**TEKS BACAAN**
%%

Sayyid Idrus bin Salim Aljufrie (SIS Aljufrie) atau akrab disebut Guru Tua, merupakan sosok ulama yang berjasa dan sangat dihormati, terutama sekali di Sulawesi Tengah.
Jasanya dalam bidang pendidikan dan dakwah Islam, tak lagi dipertanyakan. Legasinya terang benderang: Alkhairaat, organisasi Islam terbesar di sisi timur Indonesia. Namun, hingga kini, perjuangan menyematkan status pahlawan nasional pada namanya masih berlangsung.
Sejarah mencatat perjuangan Guru Tua dimulai ketika kedatangannya ke Indonesia untuk mengunjungi kerabatnya. Ia memang memiliki keluarga yang tersebar di Pulau Jawa dan Sulawesi. Kala itu, Guru Tua masih berusia 19 tahun. Pada kunjungan pertama, Guru Tua belum memutuskan untuk bermukim.
Barulah pada kunjungan kedua, Guru Tua ambil keputusan untuk menetap di Pulau Jawa dan meninggalkan tanah kelahirannya di Hadramaut, Yaman. Menurut Huzaimah T. Yanggo, dalam buku Sayid Idrus Bin Salim Al Jufri Pendiri Alkhairaat dan Kontribusinya dalam Pembinaan Umat, Guru Tua menetap di Jawa pada 1922-1929.
Awal mula di Nusantara
Perjalanan Guru Tua di Nusantara dimulai dari Batavia (kini Jakarta), kemudian berpindah ke Jombang, Jawa Timur pada 1926. Pade momen inilah Guru Tua bertemu ulama kharismatik dan tokoh pendiri Nahdlatul Ulama (NU), K.H. Hasyim Asy‟ari.
Pada akhir 1928, Guru Tua melanjutkan perjalanan ke Solo dan selama dua tahun dipercayakan mengajar serta menjadi direktur Madrasah al-Rabitah al-Alawiyah cabang Solo.
Adapun persentuhannya dengan Sulteng bermula pada 1929, saat mengunjungi kerabatnya. Setelah beberapa bulan tinggal di Sulteng, dengan menjalankan kegiatan dan aktivitas dakwah kepada masyarakat, tepat pada 14 Muharram 1349 H atau 11 Juni 1930, Guru Tua mendirikan madrasah Alkhairaat.
Saat Jepang berkuasa, Alkhairaat sempat dilarang beraktivitas pada periode 1942-1945. Namun hal tersebut tidak membuat Guru Tua menyerah. Dia tetap berdakwah dan mengajar dari rumah ke rumah.
Saking panasnya situasi di bawah pendudukan Jepang, Guru Tua harus menyingkir ke Pewunu, yang kini masuk wilayah administrasi Kecamatan Dolo Barat, Kabupaten Sigi.

%%

**CATATAN YANG DIBERIKAN**
%%

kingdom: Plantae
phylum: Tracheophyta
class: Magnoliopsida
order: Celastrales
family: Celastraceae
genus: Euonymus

%%
%%

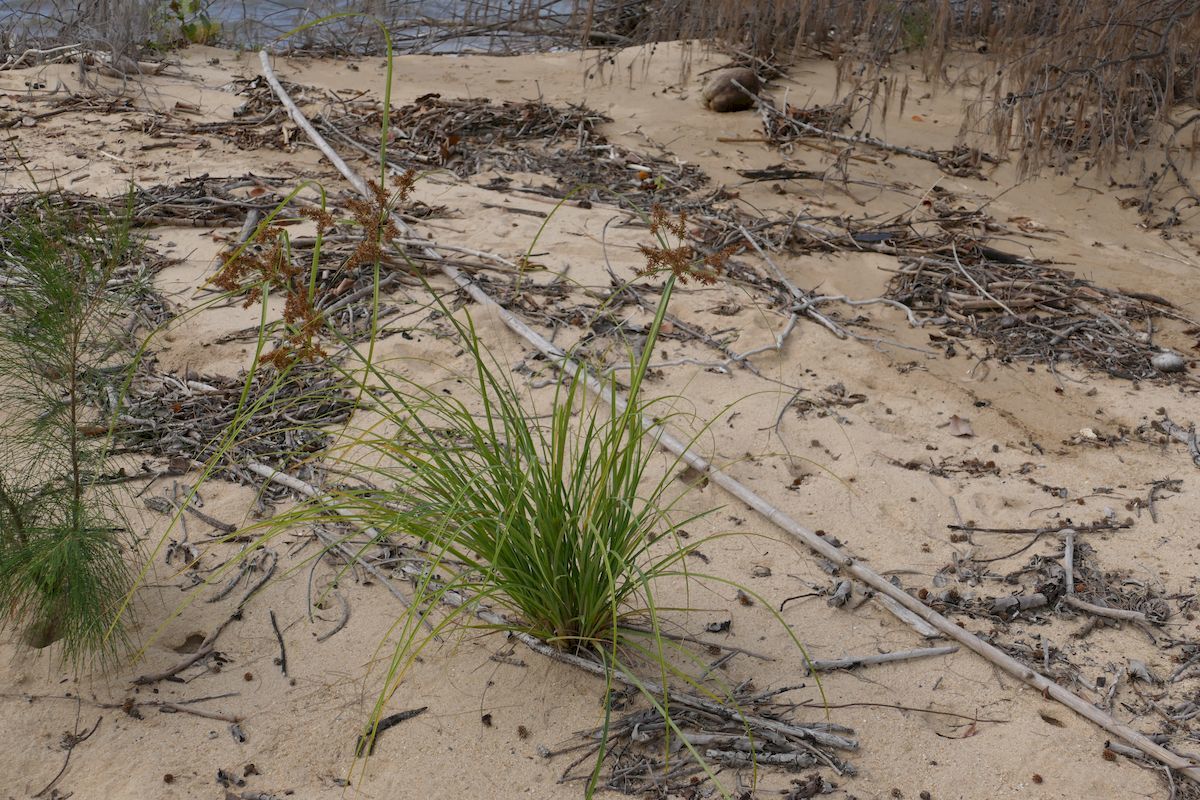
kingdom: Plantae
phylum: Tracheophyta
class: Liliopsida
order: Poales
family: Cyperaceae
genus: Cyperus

%%

**TUGAS**
a - Salin bagian teks tentang Guru Tua, mulai dari "Saat Jepang berkuasa, Alkhairaat" dan berakhir pada "rumah ke rumah.".
b - Lanjutkan teks tentang Guru Tua, dimulai sesudah kalimat terakhir yang ditampilkan.

**HASIL LATIHAN**
a -
Saat Jepang berkuasa, Alkhairaat sempat dilarang beraktivitas pada periode 1942-1945. Namun hal tersebut tidak membuat Guru Tua menyerah. Dia tetap berdakwah dan mengajar dari rumah ke rumah.

b -
Merujuk buku Sejarah Revolusi Kemerdekaan Daerah Sulawesi Tengah (1982), di tempat itu, Guru Tua bertemu dengan saudara iparnya, yaitu Yoto Daeng Pawindu, kakak dari Intje Ami (Ite) yang merupakan istri dari Guru Tua. Intje Ami adalah perempuan Kaili yang dinikahinya.
Yoto seorang patriot tulen yang tercatat sebagai tokoh Partai Nasional Indonesia (PNI). Ia memfasilitasi Guru Tua untuk mendirikan sekolah darurat di rumahnya. Meski di bawah ancaman Jepang, pendidikan harus terus jalan, barangkali begitu pikiran kedua bahadur ini.
Pengakuan tanda jasa
Ketua Pokja Pengusulan SIS Aljufrie sebagai Pahlawan Nasional, Alwi Aldjufri mengungkapkan bahwa usulan gelar pahlawan nasional untuk Guru Tua pertama kali tercetus semasa kepemimpinan Bandjela Paliudju sebagai gubernur Sulteng.
Alwi menyebut bahwa meski belum dapat gelar pahlawan nasional, Guru Tua sudah pernah beroleh bintang mahaputera dari negara. “Tahun 2010 itu kalau tidak salah,” kata Alwi saat ditemui Tutura.Id di SMP Alkhairaat Palu, Rabu (9/11).
Persisnya, tanda kehormatan itu diberikan lewat Keputusan Presiden No. 53/TK/Tahun 2010. Bintang mahaputera diberikan kepada mereka yang secara luar biasa menjaga keutuhan, kelangsungan, dan kejayaan Indonesia.
Bahadur tanpa tanda jasa
Saban peringatan Hari Pahlawan Nasional (10 November), nama Guru Tua kembali mencuat. Warga Sulteng memang sudah lama menanti pengakuan Guru Tua sebagai pahlawan nasional. Bahkan nama bandar udara di Kota Palu pun disematkan namanya.
Namun aral masih melintang. Kasak-kusuk yang sering beredar, Guru Tua terganjal beroleh gelar pahlawan nasional lantaran status kewarganegaraan.
Undang-Undang 20/2009 tentang Gelar, Tanda Jasa, dan Kehormatan memuat beberapa kriteria pahlawan nasional pada Pasal 25. Salah satu syaratnya (poin a) menjelaskan penerima gelar haruslah, “WNI atau seseorang yang berjuang di wilayah yang sekarang menjadi wilayah NKRI.”
Alwi Aldjufri tak yakin bila status kewarganegaraan Guru Tua yang jadi batu sandungan. Pasalnya, Guru Tua sudah berjuang sebelum proklamasi kemerdekaan Indonesia. Bila awal mula perjuangannya ditarik, setidaknya dari 1930, maka ada interval 15 tahun sebelum Indonesia merdeka.
“Kan belum ada Indonesia. Mestinya pemerintah (presiden) tetapkan dengan sendirinya dia sebagai warga negara Indonesia. Dari Indonesia belum ada sampai Indonesia ada, Guru Tua sudah berjuang dan menetap di sini,” katanya.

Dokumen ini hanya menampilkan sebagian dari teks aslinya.